| Task goal |
Go through the listing below and show each line that has the word "href".

| Material provided |
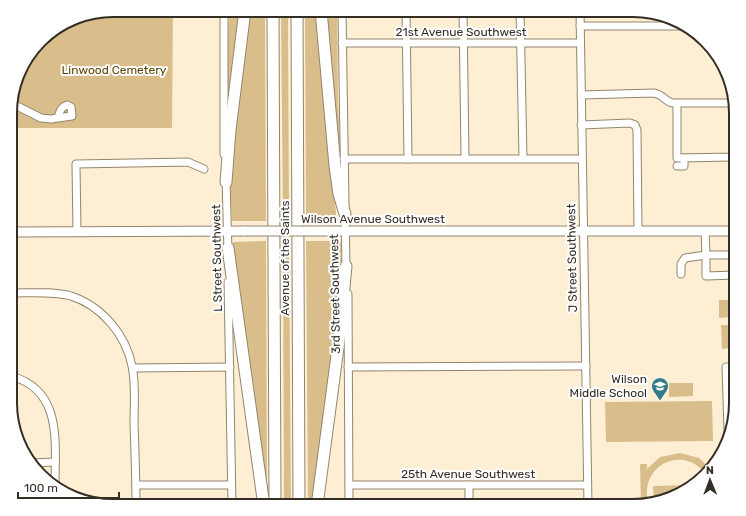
<svg xmlns="http://www.w3.org/2000/svg" width="746" height="516" font-family="Rubik,sans-serif">
  <style>
    .green { fill: #d9be8c }
    .lines { fill: none; stroke-linecap: round; stroke-linejoin: round }
    .minor-casing { stroke: #92856c; stroke-width: 9 }
    .major-casing { stroke: #92856c; stroke-width: 11 }
    .highway-casing { stroke: #92856c; stroke-width: 13 }
    .minor { stroke: #fff; stroke-width: 7 }
    .major { stroke: #fff; stroke-width: 9 }
    .highway { stroke: #fff; stroke-width: 11 }
    .major-bridge-casing { stroke: #92856c; stroke-width: 11; stroke-linecap: butt }
    .major-bridge { stroke: #fff; stroke-width: 9 }
    .labels { text-anchor: middle; stroke-width: 4; stroke-linejoin: round; paint-order: stroke }
    .street-label { font-size: 12px; fill: #342e24; stroke: #fff }
    .park-label { font-size: 12px; fill: #614504; stroke: #fff }
    .poi-label { font-size: 12px; fill: #342e24; stroke: #fff; text-anchor: end }
    .rim { fill: none; stroke: #342e24; stroke-width: 2 }
  </style>
  <rect width="100%" height="100%" fill="#feefd4"/>
  <!-- green -->
  <g class="green">
    <polygon points="113,10 173,10 172,128 11,128 11,100 24,62 45,36 80,16"/>
    <polygon points="229,10 242,10 228,121 226,102"/>
    <polygon points="248,10 265,10 266,221 232,221 230,182"/>
    <polygon points="281,10 288,10 289,221 283,221"/>
    <polygon points="305,10 318,10 336,213 336,221 306,221"/>
    <polygon points="324,10 337,10 338,103 341,159 339,162"/>
    <polygon points="266,241 267,491 233,245 233,242"/>
    <polygon points="283,241 289,241 291,506 284,506"/>
    <polygon points="306,241 341,241 342,269 314,506 308,506"/>
    <polygon points="719,300 734,300 734,317 719,318"/>
    <polygon points="721,325 732,325 733,348 722,349"/>
    <polygon points="669,383 693,383 693,396 669,397"/>
    <polygon points="712,401 713,441 606,442 605,402"/>
    <path d="M680,453L699,458L711,469L705,473C690,454 662,455 650,478C646,486 647,494 647,503L641,504L640,464H647V469L660,457Z"/>
    <polygon points="691,485 679,495 654,501 653,486"/>
  </g>
  <g class="lines">
    <!-- minor casing -->
    <g class="minor-casing">
      <g id="minor">
        <polyline points="342,10 346,270"/>
        <polyline points="406,10 408,159"/>
        <polyline points="463,10 465,158"/>
        <polyline points="520,10 523,158"/>
        <polyline points="580,10 588,506"/>
        <polyline points="580,26 681,26"/>
        <polyline points="342,43 580,43"/>
        <path d="M581,95L654,93C662,94 665,101 672,103H735"/>
        <path d="M11,103L41,118L51,119L72,116L71,107L67,105C61,107 60,111 58,117"/>
        <polyline points="677,104 677,158 734,157 734,103"/>
        <polyline points="581,125 630,123 635,125 637,130 638,231"/>
        <polyline points="224,154 224,10"/>
        <polyline points="344,159 582,159"/>
        <polyline points="677,166 684,166 684,158"/>
        <polyline points="226,178 228,252"/>
        <polyline points="705,231 706,255 736,255"/>
        <polyline points="77,232 76,164 188,162 204,169"/>
        <polyline points="681,274 681,264 685,258 706,255 706,276 736,275"/>
        <polyline points="228,282 232,506"/>
        <path d="M11,293C31,293 52,291 71,296C102,306 126,335 132,366C136,384 134,406 134,424C135,451 136,478 136,506"/>
        <polyline points="348,294 349,506"/>
        <polyline points="348,367 586,366"/>
        <polyline points="133,368 230,367"/>
        <path d="M11,376C63,390 55,443 55,486"/>
        <polyline points="728,431 726,367 736,367"/>
        <polyline points="31,463 55,462"/>
        <polyline points="136,485 231,485"/>
        <polyline points="349,485 587,485"/>
        <polyline points="469,485 469,506"/>
      </g>
    </g>
    <!-- major casing -->
    <g class="major-casing">
      <g id="major">
        <polyline points="333,231 736,231"/>
        <polyline points="11,232 246,231"/>
      </g>
    </g>
    <!-- highway casing -->
    <g class="highway-casing">
      <g id="highway">
        <polyline points="273,10 275,506"/>
        <polyline points="297,10 299,506"/>
        <polyline points="321,10 335,166 339,194 345,214"/>
        <polyline points="226,182 230,130 245,10"/>
        <polyline points="228,248 264,506"/>
        <polyline points="317,506 339,340 346,266"/>
      </g>
    </g>
    <!-- minor -->
    <use href="#minor" class="minor"/>
    <!-- major -->
    <use href="#major" class="major"/>
    <!-- highway -->
    <use href="#highway" class="highway"/>
    <!-- major-bridge casing -->
    <g class="major-bridge-casing">
      <polyline id="major-bridge" points="246,231 333,231"/>
    </g>
    <!-- major-bridge -->
    <use href="#major-bridge" class="major-bridge"/>
  </g>
  <!-- icons -->
  <defs>
    <g id="school-pin" transform="scale(0.9)"><path d="M0 17L-7.5 6A9.5 9.5 0 1 1 7.5 6Z" fill="#357c87" stroke="#fff"/><path d="M0-5L7-2L0 1L-7-2ZM-4 1L0 2.5L4 1V4Q0 6-4 4Z" fill="#fff"/></g>
  </defs>
  <g fill-rule="evenodd">
    <use href="#school-pin" x="660" y="386"/>
  </g>
  <g class="labels">
    <!-- street labels -->
    <g class="street-label">
      <text x="461" y="36">21st Avenue Southwest</text>
      <text x="373" y="223">Wilson Avenue Southwest</text>
      <text transform="translate(217 258) rotate(-91)" y="4">L Street Southwest</text>
      <text transform="translate(285 258) rotate(-90)" y="4">Avenue of the Saints</text>
      <text transform="translate(572 258) rotate(-91)" y="4">J Street Southwest</text>
      <text transform="translate(335 294) rotate(-91)" y="4">3rd Street Southwest</text>
      <text x="468" y="478">25th Avenue Southwest</text>
    </g>
    <!-- park labels -->
    <g class="park-label">
      <text x="114" y="74">Linwood Cemetery</text>
    </g>
    <!-- poi labels -->
    <g class="poi-label">
      <text x="647" y="383">Wilson<tspan x="647" dy="14">Middle School</tspan></text>
    </g>
  </g>
  <!-- crop -->
  <path d="M0 0H746V516H0ZM113 17H633A96 96 0 0 1 729 113V403A96 96 0 0 1 633 499H113A96 96 0 0 1 17 403V113A96 96 0 0 1 113 17Z" fill="#fff" fill-rule="evenodd"/>
  <path class="rim" d="M113 17H633A96 96 0 0 1 729 113V403A96 96 0 0 1 633 499H113A96 96 0 0 1 17 403V113A96 96 0 0 1 113 17Z"/>
  <!-- north arrow -->
  <g transform="translate(710 480) rotate(359)" stroke="#ffffff" stroke-width="3" paint-order="stroke">
  <path d="M0-3L7 15L0 10L-7 15Z" fill="#342e24"/>
  <text y="-6" font-size="11" font-weight="bold" text-anchor="middle" fill="#342e24">N</text>
  </g>
  <!-- scale -->
  <path d="M18 492v6h101v-6" fill="none" stroke="#342e24" stroke-width="2"/>
  <text x="24" y="492" font-size="12" fill="#342e24" stroke="#ffffff" stroke-width="3" paint-order="stroke">100 m</text>
</svg>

| Answer |
    <use href="#minor" class="minor"/>
    <use href="#major" class="major"/>
    <use href="#highway" class="highway"/>
    <use href="#major-bridge" class="major-bridge"/>
    <use href="#school-pin" x="660" y="386"/>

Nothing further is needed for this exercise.